Moderniser les infrastructures au service de la compétitivité
Les recommandations issues du septième atelier mettent en avant le rôle stratégique des infrastructures dans l’amélioration de la compétitivité du Gabon. Les participants préconisent la digitalisation des corridors logistiques afin de fluidifier les échanges commerciaux, la réduction des coûts de transport qui pèsent sur les entreprises, le développement des infrastructures structurantes grâce aux partenariats public-privé ainsi que la création d’une véritable filière nationale de production de matériaux de construction. Ces investissements permettraient de soutenir la croissance, d’améliorer l’attractivité du territoire et de renforcer l’intégration économique régionale. Au-delà des réformes immédiates, la Déclaration de Libreville appelle à l’élaboration d’un véritable programme national de croissance couvrant la période 2027-2028.
Ce programme devrait favoriser les investissements dans les secteurs à forte valeur ajoutée, améliorer les mécanismes de financement des entreprises, renforcer la compétitivité des PME, soutenir l’innovation et développer des partenariats durables entre les universités, les centres de recherche et le monde économique. Les participants considèrent que cette planification permettra d’inscrire durablement la transformation économique du Gabon dans une logique de création de richesses, d’emplois et de prospérité partagée.

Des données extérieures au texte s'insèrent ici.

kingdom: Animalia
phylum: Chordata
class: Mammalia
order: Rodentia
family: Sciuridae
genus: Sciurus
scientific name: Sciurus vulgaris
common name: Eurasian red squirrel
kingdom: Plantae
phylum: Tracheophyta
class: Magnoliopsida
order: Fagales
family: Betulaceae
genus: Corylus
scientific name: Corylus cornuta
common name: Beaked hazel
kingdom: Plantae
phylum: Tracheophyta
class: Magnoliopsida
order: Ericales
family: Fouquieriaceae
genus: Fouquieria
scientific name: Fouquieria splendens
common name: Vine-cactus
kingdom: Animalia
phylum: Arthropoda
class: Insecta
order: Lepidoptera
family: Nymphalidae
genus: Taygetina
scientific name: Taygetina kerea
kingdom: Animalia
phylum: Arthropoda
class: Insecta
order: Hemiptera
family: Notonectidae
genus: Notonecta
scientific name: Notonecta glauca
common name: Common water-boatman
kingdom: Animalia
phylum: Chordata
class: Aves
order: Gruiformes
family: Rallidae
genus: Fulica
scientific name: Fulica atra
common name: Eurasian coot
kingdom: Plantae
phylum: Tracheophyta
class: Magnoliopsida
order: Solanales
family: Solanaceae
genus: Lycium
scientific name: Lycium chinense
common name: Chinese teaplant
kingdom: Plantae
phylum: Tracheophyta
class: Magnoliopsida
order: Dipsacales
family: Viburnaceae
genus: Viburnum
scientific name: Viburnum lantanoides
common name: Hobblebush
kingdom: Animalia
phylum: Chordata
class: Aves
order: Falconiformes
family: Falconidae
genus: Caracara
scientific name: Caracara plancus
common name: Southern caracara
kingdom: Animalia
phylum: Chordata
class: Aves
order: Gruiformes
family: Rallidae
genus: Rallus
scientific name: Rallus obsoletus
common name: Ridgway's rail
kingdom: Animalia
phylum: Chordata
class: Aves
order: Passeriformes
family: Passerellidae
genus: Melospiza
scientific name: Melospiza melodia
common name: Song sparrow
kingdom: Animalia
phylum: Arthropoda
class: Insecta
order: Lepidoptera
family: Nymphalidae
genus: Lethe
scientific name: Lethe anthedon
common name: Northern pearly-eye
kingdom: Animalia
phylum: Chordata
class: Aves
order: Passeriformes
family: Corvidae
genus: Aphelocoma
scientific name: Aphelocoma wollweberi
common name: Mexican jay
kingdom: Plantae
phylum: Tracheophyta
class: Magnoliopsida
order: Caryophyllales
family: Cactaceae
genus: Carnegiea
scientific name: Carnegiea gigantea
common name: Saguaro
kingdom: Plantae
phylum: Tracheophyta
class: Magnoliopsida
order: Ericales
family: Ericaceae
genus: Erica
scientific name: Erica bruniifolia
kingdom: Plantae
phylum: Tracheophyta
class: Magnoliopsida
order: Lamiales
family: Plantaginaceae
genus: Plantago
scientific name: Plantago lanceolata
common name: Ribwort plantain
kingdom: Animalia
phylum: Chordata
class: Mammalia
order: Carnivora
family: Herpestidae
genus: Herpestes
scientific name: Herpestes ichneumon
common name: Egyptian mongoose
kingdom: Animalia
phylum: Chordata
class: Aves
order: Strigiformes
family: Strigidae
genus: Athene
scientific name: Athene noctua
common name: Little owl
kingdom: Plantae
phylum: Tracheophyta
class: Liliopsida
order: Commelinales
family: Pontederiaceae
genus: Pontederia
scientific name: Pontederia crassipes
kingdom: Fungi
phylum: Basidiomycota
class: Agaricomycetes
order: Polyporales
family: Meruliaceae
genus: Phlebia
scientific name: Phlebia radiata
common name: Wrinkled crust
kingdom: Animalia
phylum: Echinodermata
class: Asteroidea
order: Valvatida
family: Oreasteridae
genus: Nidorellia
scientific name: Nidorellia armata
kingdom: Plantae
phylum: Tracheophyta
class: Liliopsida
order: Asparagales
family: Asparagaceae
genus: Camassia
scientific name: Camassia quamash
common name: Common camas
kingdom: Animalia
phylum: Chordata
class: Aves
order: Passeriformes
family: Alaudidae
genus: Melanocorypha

Au terme des travaux, les représentants du secteur privé ont affiché leur volonté de poursuivre un dialogue constructif avec les autorités publiques. Les quarante recommandations contenues dans la Déclaration de Libreville constituent désormais un mémorandum stratégique qui sera transmis aux plus hautes autorités de l’État. Pour les organisateurs du Gabon Economie Forum, ce document marque une nouvelle étape dans la consolidation du partenariat public-privé. Il traduit la volonté commune de faire émerger un environnement économique plus attractif, fondé sur la confiance, la compétitivité, l’innovation et la bonne gouvernance. En plaçant l’entreprise au cœur de la stratégie nationale de développement, les participants espèrent voir ces recommandations se traduire rapidement en réformes concrètes, capables de stimuler l’investissement, de soutenir la croissance et de créer davantage d’opportunités pour les populations gabonaises.
La Déclaration de Libreville apparaît ainsi comme l’un des principaux acquis du GEF 2026. Au-delà des débats, elle constitue une véritable feuille de route pour accompagner les ambitions économiques du Gabon et faire du dialogue entre l’État et le secteur privé un moteur durable de la transformation nationale.